**Given text**.

==============================

Frustrated by the slow progress being made by private telecoms companies, some rural communities have built their own broadband networks, such as the B4RN initiative.

== In India ==
India has the second-biggest online market globally, yet a large portion of its populace – almost 700 million individuals – is detached. Dependable broadband connections are vital for many youngsters who are being homeschooled during the COVID-19 pandemic. That may change as Indian web access provider, AirJaldi, is widening access to rural areas through an undertaking with worldwide tech giant Microsoft.

==Internet of Things==
Due to poor telecommunication access in most rural areas, low-energy solutions such as those offered by Internet of Things networks are seen as a cost-effective solution well adapted to agricultural environments. Tasks such as controlling livestock conditions and numbers, the state of crops, and pests are progressively being taken over by M2M communications. Companies such as Sigfox, Cisco Systems and Fujitsu are delving into the agricultural market, offering innovative solutions to common problems in countries such as the U.S., Japan, Ireland and Uruguay.

== Innovation and solutions ==
There is increasing conversation around the growing social necessity of being connected in today's world and moreover, growing social expectation that one is connected either with at home broadband, reliable cell-service, or at least email access. Currently, rural areas often depend on small, unreliable ISPs and scrape by "siphoning from surplus data and bandwidth capacity, creating their own systems of redundancy, or (in some cases) launching community-based, local ISPs when large incumbent providers fail to show an interest in the area."

Many of the difficulties faced by rural communities are "geo-policy barriers," defined as "chokepoints [or] mechanisms of control created through the interaction of geography, market forces, and public policies" that constrict not just access, but "also construct both communication and communities." In the US, regulatory mandates have helped extend basic telecommunications to rural areas while mitigating market failure. However, despite efforts from the government, the telecommunications industry has stayed relatively monopolized; therefore, little competition has resulted in basic telecommunications without adequate connectivity for the developing needs of rural citizens. One state-based effort that has proved successful in adequately connecting Americans is EAS, or "extended area service", programs, which "generally reduce intra-LATAS [local access and transport areas] long-distance costs between specific exchanges or throughout a contiguous geographic area." In regards to Internet access, one of the most important EAS programs creates "flat-rate calling zones that allow remote customers to reach an Internet service provider in a more populous area."

==============================

Stored data

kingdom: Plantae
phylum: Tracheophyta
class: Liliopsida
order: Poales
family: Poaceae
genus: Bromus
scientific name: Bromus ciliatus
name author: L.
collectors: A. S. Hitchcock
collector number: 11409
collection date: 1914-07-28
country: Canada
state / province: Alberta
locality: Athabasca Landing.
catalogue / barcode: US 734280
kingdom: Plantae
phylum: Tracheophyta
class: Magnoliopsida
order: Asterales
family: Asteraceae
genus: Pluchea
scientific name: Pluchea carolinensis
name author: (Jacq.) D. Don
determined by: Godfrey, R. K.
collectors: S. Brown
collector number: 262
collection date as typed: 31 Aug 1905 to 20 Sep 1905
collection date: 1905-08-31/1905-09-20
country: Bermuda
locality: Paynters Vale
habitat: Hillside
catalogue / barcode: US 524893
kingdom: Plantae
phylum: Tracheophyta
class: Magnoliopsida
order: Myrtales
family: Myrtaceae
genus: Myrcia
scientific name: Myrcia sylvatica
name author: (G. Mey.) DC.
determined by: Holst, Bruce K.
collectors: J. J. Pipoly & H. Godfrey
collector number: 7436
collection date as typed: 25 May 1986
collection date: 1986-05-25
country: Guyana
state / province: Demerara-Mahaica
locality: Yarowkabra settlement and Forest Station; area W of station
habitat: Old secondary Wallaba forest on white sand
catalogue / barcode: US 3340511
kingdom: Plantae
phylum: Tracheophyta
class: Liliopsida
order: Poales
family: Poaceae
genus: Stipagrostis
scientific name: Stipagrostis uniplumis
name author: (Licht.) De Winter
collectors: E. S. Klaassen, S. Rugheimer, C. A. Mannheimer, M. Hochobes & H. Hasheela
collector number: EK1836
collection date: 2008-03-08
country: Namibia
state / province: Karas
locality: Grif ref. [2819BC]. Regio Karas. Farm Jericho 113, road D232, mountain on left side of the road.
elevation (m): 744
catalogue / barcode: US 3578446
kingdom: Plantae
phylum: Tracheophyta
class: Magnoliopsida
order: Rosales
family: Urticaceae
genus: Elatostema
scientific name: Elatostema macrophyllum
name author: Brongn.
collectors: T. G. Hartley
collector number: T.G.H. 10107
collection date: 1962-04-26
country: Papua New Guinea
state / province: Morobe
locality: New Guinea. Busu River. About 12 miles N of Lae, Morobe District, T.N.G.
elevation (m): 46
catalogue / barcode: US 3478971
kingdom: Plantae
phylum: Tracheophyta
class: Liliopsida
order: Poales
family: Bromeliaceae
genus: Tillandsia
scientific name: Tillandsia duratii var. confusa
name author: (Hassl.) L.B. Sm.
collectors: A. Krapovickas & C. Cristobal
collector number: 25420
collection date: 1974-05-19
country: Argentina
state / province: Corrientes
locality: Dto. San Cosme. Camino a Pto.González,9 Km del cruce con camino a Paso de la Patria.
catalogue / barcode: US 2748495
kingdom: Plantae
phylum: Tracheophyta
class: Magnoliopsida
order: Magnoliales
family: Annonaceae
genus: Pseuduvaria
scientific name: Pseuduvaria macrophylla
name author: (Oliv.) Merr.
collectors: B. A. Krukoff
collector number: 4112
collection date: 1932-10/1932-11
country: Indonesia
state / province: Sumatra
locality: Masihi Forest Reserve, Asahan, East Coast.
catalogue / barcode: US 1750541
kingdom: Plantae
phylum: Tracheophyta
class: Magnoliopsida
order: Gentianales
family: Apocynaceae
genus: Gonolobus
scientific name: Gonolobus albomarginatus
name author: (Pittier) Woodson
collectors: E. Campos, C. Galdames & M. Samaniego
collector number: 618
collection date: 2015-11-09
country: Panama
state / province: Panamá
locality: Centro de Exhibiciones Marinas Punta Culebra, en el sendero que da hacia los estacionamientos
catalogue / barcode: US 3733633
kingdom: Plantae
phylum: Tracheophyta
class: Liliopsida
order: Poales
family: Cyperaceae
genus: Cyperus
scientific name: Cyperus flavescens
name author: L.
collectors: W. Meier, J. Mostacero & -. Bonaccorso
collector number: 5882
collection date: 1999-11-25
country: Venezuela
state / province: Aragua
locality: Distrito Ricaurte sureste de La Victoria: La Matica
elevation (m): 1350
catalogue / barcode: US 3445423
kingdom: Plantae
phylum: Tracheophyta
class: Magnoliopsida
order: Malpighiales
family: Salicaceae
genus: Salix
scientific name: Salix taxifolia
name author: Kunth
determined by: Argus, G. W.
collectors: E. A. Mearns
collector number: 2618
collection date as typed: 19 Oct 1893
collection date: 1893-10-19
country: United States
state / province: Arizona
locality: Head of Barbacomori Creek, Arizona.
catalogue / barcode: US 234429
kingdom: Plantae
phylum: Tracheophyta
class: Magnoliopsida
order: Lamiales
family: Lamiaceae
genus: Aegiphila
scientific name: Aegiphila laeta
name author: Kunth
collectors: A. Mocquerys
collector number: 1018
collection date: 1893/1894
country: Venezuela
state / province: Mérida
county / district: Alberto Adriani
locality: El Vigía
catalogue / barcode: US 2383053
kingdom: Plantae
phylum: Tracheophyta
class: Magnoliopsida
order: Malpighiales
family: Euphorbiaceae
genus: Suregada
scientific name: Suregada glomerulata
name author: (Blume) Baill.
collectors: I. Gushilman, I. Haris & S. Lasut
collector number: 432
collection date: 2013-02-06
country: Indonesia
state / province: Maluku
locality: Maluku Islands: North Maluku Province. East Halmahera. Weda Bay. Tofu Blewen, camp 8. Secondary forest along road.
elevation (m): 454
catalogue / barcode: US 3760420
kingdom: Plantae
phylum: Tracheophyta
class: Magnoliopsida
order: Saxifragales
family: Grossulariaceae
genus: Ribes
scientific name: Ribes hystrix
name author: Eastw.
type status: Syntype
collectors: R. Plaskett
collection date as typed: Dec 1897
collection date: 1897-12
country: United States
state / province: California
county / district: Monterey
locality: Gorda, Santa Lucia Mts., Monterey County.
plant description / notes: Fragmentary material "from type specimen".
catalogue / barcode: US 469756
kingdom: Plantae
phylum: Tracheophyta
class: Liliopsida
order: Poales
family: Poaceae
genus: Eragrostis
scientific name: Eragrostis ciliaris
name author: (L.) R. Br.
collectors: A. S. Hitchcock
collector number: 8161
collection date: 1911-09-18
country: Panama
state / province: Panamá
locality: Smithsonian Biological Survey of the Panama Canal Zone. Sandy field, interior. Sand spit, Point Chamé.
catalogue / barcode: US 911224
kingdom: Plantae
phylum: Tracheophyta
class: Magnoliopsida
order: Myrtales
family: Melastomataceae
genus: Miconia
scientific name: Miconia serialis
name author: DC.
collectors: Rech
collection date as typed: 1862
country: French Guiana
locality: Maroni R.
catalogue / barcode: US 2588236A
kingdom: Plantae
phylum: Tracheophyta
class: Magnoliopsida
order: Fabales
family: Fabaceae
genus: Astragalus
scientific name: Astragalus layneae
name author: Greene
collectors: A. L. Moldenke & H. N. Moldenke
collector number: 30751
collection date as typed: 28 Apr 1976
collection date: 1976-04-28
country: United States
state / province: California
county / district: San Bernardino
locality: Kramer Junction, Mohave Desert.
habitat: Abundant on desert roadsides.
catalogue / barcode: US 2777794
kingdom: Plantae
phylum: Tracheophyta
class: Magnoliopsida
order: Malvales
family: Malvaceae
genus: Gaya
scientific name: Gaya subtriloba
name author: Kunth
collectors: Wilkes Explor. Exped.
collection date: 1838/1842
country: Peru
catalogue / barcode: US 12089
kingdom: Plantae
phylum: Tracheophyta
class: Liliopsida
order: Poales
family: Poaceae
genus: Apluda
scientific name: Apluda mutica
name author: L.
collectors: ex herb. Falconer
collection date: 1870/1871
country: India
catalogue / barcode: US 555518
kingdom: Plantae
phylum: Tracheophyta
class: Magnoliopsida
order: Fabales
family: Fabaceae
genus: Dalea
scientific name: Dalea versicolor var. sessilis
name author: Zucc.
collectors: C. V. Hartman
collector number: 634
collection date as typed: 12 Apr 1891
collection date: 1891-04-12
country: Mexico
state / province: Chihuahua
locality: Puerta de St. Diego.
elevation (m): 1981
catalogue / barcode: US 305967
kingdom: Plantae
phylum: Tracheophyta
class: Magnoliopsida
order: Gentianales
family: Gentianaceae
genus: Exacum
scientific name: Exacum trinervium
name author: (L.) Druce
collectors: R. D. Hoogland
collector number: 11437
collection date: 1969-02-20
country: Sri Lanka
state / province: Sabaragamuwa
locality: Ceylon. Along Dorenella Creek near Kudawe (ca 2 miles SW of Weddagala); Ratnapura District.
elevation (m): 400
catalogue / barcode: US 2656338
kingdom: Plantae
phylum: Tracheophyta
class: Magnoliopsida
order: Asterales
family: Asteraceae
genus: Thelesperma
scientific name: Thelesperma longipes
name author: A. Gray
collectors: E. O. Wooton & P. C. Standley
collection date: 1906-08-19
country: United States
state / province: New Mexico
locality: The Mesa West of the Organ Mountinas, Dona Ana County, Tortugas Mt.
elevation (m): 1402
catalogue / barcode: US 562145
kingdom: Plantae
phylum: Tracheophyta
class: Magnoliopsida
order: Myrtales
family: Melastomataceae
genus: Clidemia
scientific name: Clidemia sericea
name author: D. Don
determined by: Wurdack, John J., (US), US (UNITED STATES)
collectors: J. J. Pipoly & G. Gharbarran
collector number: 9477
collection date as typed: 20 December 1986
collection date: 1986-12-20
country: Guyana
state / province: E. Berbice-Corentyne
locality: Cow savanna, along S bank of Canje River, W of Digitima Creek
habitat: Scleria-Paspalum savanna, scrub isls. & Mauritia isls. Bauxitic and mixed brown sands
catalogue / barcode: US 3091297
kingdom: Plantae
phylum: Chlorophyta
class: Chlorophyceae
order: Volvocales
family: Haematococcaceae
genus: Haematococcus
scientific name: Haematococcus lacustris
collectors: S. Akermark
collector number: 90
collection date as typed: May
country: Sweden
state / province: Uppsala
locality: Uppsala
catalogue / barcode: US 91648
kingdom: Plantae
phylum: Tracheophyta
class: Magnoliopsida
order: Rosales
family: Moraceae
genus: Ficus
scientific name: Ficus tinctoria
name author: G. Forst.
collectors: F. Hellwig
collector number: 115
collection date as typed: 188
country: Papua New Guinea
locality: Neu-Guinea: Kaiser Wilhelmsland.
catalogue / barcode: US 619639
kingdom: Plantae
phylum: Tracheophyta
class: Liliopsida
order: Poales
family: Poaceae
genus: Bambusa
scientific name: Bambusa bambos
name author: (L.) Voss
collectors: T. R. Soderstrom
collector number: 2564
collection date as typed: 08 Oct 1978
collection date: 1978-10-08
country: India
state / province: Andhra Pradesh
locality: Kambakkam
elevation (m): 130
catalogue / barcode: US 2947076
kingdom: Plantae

==============================

In the text on rural internet access, which Indian internet access provider is working with Microsoft to widen access to rural areas?

**Answer to this exercise**. AirJaldi